It also found that in total £2.4 billion was withdrawn from DC pensions through this period. This represents a 6% increase year-on-year from £2.2 billion withdrawn throughout the same months in 2019.

Jonathan Watts-Lay, Director, WEALTH at work, comments; “It can be really tempting for those aged over 55 to access their defined contribution pension early if they have an urgent need for cash due to redundancy or a reduction in their income. However, there are significant risks involved when taking money from a pension and there may be better options available, so it is crucial that pension scheme members understand the implications first.”

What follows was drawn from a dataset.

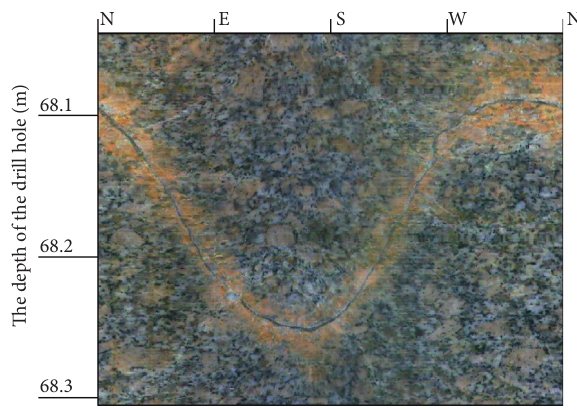
Figure 3: Picture of the borehole televiewer.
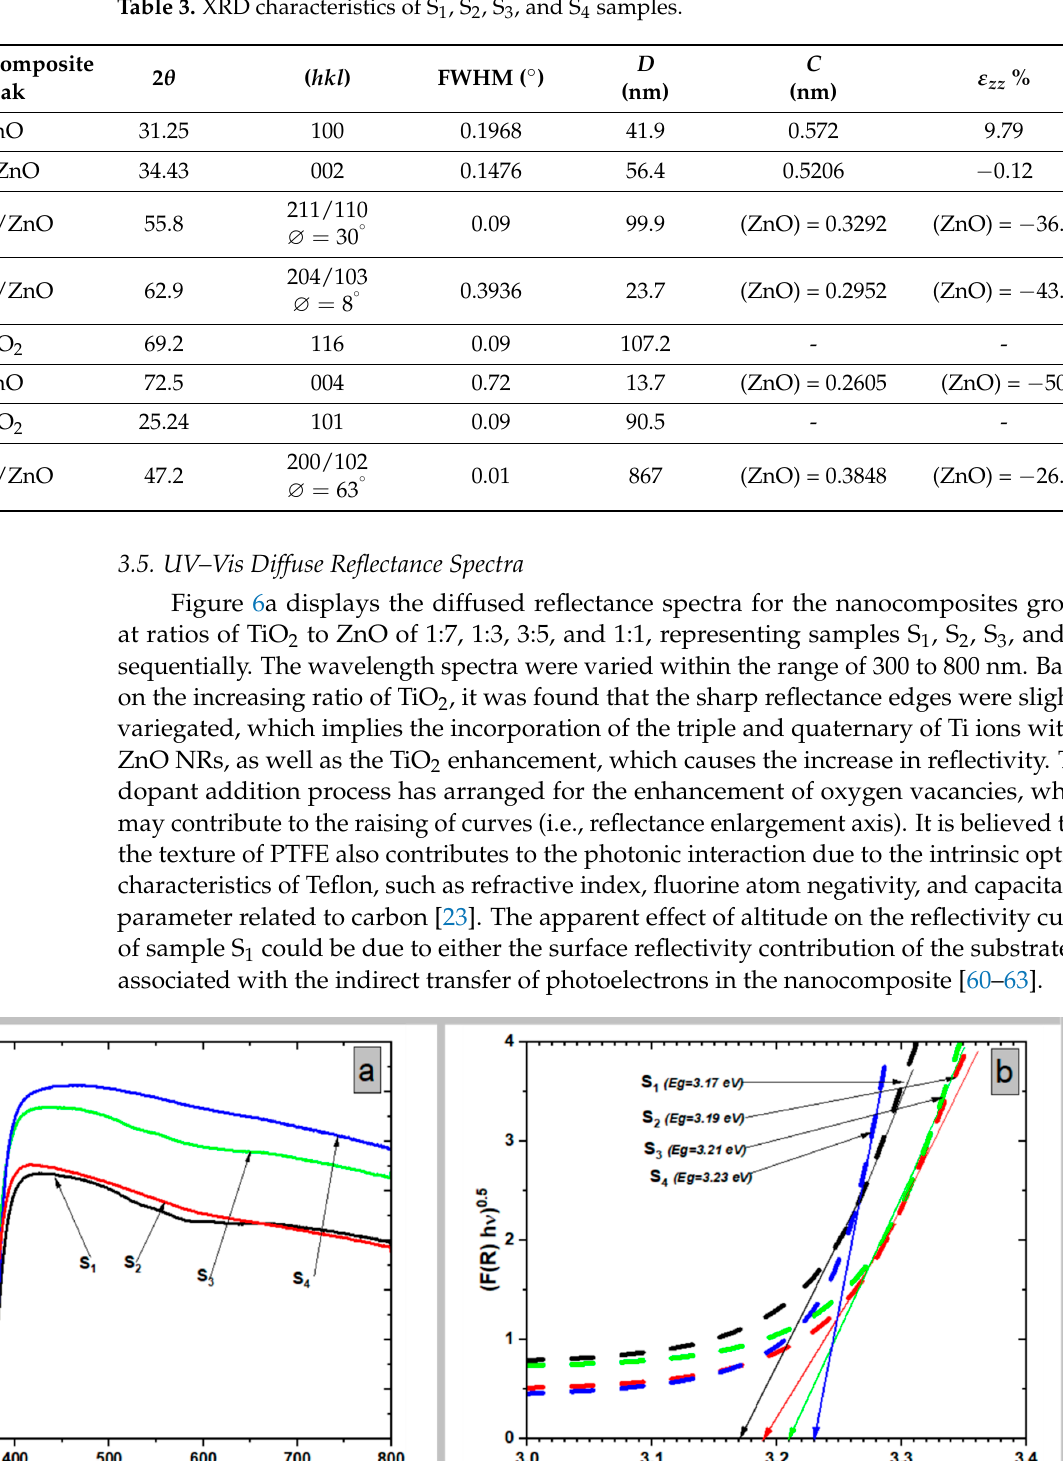
Table 3. XRD characteristics of S 1 , S 2 , S 3 , and S 4 samples.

He adds; “One of the main things they need to make sure is that they don’t end up paying more tax than they were expecting. Usually only the first 25% of a pension is tax free; the remaining 75% is taxed as earned income. Members could end up paying tax of 40%, instead of the 20% they may have been expecting to pay if the amount withdrawn jumps them into the next tax bracket.”

He explains; “Also, and perhaps more importantly, whilst members may really need the cash at the moment, they will also need money in retirement. There are limits on how much can be paid into a pension after a withdrawal has been made, making it more difficult for those who want to try to replace the money withdrawn in the future.”

It is important for members to consider all their options if they are struggling to make ends meet, such as the government-backed mortgage holiday and debt repayment deferrals, or using alternative savings to replace any lost income, and weigh up the best option for themselves. Learning how to budget and manage debt on a reduced income is crucial during these uncertain times.”

He concludes; “Ultimately, employers and Trustees have a key role in stepping up and ensuring that members can make informed choices. Many are now putting robust processes in place including providing access to financial education, guidance and regulated financial advice, to ensure their members receive the right support at the right time.”